● ENTRIES SHOWN:
────
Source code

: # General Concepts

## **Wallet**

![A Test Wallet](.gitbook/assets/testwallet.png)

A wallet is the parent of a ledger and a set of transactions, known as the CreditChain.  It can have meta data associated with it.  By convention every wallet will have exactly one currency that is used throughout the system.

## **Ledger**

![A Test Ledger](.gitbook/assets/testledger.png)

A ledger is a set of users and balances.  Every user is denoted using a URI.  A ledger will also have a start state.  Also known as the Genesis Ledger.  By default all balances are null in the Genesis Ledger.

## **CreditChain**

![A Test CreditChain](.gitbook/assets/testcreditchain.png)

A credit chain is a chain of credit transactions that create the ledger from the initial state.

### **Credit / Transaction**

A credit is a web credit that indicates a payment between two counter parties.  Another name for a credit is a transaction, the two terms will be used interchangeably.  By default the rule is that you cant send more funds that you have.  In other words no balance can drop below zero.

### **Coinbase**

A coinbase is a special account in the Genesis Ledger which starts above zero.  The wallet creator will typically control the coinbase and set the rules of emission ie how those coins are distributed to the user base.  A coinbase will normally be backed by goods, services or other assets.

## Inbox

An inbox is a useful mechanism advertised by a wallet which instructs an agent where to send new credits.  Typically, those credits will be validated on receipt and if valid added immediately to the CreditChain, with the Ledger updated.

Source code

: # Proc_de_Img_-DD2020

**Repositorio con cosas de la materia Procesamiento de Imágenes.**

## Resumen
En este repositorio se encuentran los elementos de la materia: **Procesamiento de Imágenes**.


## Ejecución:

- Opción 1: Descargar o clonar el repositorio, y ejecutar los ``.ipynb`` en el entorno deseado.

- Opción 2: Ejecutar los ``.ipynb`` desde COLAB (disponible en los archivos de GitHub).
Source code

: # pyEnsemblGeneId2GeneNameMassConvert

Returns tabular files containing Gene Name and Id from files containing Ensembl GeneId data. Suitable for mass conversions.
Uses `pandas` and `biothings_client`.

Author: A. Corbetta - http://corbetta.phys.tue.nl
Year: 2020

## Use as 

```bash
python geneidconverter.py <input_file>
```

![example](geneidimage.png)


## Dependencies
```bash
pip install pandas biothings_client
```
────
● WORK INSTRUCTION: Please copy the data above in its entirety, exactly as written.

● ANSWER TO THIS EXERCISE:
Source code

: # General Concepts

## **Wallet**

![A Test Wallet](.gitbook/assets/testwallet.png)

A wallet is the parent of a ledger and a set of transactions, known as the CreditChain.  It can have meta data associated with it.  By convention every wallet will have exactly one currency that is used throughout the system.

## **Ledger**

![A Test Ledger](.gitbook/assets/testledger.png)

A ledger is a set of users and balances.  Every user is denoted using a URI.  A ledger will also have a start state.  Also known as the Genesis Ledger.  By default all balances are null in the Genesis Ledger.

## **CreditChain**

![A Test CreditChain](.gitbook/assets/testcreditchain.png)

A credit chain is a chain of credit transactions that create the ledger from the initial state.

### **Credit / Transaction**

A credit is a web credit that indicates a payment between two counter parties.  Another name for a credit is a transaction, the two terms will be used interchangeably.  By default the rule is that you cant send more funds that you have.  In other words no balance can drop below zero.

### **Coinbase**

A coinbase is a special account in the Genesis Ledger which starts above zero.  The wallet creator will typically control the coinbase and set the rules of emission ie how those coins are distributed to the user base.  A coinbase will normally be backed by goods, services or other assets.

## Inbox

An inbox is a useful mechanism advertised by a wallet which instructs an agent where to send new credits.  Typically, those credits will be validated on receipt and if valid added immediately to the CreditChain, with the Ledger updated.

Source code

: # Proc_de_Img_-DD2020

**Repositorio con cosas de la materia Procesamiento de Imágenes.**

## Resumen
En este repositorio se encuentran los elementos de la materia: **Procesamiento de Imágenes**.


## Ejecución:

- Opción 1: Descargar o clonar el repositorio, y ejecutar los ``.ipynb`` en el entorno deseado.

- Opción 2: Ejecutar los ``.ipynb`` desde COLAB (disponible en los archivos de GitHub).
Source code

: # pyEnsemblGeneId2GeneNameMassConvert

Returns tabular files containing Gene Name and Id from files containing Ensembl GeneId data. Suitable for mass conversions.
Uses `pandas` and `biothings_client`.

Author: A. Corbetta - http://corbetta.phys.tue.nl
Year: 2020

## Use as 

```bash
python geneidconverter.py <input_file>
```

![example](geneidimage.png)


## Dependencies
```bash
pip install pandas biothings_client
```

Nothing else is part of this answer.